What is required:
Return, unchanged, every line of the data from the very start through the line that contains "HubSpot partners 🔄 Top 5% globally in client", including that line.

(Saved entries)
★ ★ ★ ★ ★
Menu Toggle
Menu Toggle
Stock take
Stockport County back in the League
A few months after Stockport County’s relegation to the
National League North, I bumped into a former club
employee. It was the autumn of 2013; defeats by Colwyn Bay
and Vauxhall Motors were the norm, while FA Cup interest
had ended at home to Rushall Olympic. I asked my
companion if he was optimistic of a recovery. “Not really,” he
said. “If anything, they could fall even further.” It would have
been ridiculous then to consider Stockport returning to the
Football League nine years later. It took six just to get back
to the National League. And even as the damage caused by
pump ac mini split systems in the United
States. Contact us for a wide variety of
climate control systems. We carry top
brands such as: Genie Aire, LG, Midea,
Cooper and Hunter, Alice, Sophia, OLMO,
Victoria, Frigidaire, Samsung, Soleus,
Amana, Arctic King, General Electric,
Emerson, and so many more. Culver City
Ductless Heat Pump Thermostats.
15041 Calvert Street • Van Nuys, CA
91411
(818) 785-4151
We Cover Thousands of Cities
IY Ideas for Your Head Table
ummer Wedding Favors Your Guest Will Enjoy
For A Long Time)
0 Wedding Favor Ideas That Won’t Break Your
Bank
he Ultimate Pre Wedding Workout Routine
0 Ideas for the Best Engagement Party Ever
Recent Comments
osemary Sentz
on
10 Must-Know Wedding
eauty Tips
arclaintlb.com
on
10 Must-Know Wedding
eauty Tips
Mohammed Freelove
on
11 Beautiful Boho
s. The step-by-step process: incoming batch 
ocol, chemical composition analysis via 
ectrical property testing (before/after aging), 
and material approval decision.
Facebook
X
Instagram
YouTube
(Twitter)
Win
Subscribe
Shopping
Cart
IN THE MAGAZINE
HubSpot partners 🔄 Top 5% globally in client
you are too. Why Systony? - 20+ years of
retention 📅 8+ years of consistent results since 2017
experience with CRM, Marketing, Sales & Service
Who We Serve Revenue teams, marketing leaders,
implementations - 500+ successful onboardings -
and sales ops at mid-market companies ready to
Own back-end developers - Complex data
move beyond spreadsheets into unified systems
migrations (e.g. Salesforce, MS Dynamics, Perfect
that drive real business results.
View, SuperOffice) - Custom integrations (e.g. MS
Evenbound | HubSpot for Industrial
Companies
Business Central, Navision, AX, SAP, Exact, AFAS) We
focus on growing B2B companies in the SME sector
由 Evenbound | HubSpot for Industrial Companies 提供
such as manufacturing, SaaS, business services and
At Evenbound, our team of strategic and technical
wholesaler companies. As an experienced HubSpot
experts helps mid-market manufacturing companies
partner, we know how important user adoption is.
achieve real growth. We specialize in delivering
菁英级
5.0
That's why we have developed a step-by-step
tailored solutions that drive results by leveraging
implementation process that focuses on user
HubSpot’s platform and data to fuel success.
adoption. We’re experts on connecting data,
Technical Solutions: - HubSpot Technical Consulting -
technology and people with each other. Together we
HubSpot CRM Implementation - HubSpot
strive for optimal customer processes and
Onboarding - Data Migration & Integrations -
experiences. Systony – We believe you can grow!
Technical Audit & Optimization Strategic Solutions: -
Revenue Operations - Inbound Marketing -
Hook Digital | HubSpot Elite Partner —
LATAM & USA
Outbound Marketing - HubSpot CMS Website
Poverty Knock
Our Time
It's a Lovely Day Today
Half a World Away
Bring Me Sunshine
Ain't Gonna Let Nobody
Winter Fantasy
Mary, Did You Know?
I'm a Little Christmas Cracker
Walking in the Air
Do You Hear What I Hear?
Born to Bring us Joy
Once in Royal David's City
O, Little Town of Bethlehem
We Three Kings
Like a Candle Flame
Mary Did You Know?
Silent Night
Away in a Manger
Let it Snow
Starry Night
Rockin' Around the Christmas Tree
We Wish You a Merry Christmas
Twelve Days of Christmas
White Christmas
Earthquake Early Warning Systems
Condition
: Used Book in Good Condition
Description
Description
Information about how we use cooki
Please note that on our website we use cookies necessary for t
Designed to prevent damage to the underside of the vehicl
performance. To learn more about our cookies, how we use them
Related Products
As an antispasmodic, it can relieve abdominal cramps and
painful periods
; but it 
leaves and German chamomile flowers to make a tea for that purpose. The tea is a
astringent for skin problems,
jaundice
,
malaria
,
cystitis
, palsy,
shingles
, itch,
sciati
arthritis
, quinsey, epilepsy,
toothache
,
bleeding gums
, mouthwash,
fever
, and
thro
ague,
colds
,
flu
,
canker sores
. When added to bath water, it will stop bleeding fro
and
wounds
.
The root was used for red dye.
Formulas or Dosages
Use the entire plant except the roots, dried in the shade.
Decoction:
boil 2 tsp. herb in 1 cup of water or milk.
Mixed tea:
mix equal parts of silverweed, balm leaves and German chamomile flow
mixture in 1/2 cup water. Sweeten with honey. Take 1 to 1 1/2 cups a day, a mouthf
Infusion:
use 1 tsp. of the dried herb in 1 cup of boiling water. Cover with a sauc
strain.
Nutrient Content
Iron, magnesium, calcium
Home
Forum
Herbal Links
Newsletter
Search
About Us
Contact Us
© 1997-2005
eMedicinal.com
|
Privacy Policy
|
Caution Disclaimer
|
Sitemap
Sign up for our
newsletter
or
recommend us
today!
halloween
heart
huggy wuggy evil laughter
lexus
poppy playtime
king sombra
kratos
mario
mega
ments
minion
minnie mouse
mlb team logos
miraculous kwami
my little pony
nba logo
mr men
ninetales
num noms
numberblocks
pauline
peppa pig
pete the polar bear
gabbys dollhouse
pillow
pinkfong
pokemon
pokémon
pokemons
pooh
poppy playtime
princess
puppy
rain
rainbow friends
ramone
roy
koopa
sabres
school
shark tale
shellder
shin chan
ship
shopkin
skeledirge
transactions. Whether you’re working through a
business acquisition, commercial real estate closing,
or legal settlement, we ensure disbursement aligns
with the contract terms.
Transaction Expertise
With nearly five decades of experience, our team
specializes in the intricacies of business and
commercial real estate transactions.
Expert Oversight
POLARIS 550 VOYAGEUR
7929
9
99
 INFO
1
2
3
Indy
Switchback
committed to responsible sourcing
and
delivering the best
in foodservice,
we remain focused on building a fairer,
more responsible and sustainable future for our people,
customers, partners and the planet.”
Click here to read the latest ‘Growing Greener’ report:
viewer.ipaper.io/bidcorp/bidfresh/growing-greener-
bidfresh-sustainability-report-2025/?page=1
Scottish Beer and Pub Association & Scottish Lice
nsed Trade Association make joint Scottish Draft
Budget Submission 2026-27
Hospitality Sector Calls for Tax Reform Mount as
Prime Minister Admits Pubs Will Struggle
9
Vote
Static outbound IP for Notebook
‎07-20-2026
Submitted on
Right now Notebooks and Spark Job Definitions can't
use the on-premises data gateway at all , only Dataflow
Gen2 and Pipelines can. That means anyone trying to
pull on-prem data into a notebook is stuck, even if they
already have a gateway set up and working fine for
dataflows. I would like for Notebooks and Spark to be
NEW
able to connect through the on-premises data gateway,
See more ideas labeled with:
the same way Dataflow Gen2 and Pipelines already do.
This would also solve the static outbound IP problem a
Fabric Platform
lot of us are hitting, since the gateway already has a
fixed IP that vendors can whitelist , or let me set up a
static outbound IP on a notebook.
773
★ ★ ★ ★ ★
Task output:
Menu Toggle
Menu Toggle
Stock take
Stockport County back in the League
A few months after Stockport County’s relegation to the
National League North, I bumped into a former club
employee. It was the autumn of 2013; defeats by Colwyn Bay
and Vauxhall Motors were the norm, while FA Cup interest
had ended at home to Rushall Olympic. I asked my
companion if he was optimistic of a recovery. “Not really,” he
said. “If anything, they could fall even further.” It would have
been ridiculous then to consider Stockport returning to the
Football League nine years later. It took six just to get back
to the National League. And even as the damage caused by
pump ac mini split systems in the United
States. Contact us for a wide variety of
climate control systems. We carry top
brands such as: Genie Aire, LG, Midea,
Cooper and Hunter, Alice, Sophia, OLMO,
Victoria, Frigidaire, Samsung, Soleus,
Amana, Arctic King, General Electric,
Emerson, and so many more. Culver City
Ductless Heat Pump Thermostats.
15041 Calvert Street • Van Nuys, CA
91411
(818) 785-4151
We Cover Thousands of Cities
IY Ideas for Your Head Table
ummer Wedding Favors Your Guest Will Enjoy
For A Long Time)
0 Wedding Favor Ideas That Won’t Break Your
Bank
he Ultimate Pre Wedding Workout Routine
0 Ideas for the Best Engagement Party Ever
Recent Comments
osemary Sentz
on
10 Must-Know Wedding
eauty Tips
arclaintlb.com
on
10 Must-Know Wedding
eauty Tips
Mohammed Freelove
on
11 Beautiful Boho
s. The step-by-step process: incoming batch 
ocol, chemical composition analysis via 
ectrical property testing (before/after aging), 
and material approval decision.
Facebook
X
Instagram
YouTube
(Twitter)
Win
Subscribe
Shopping
Cart
IN THE MAGAZINE
HubSpot partners 🔄 Top 5% globally in client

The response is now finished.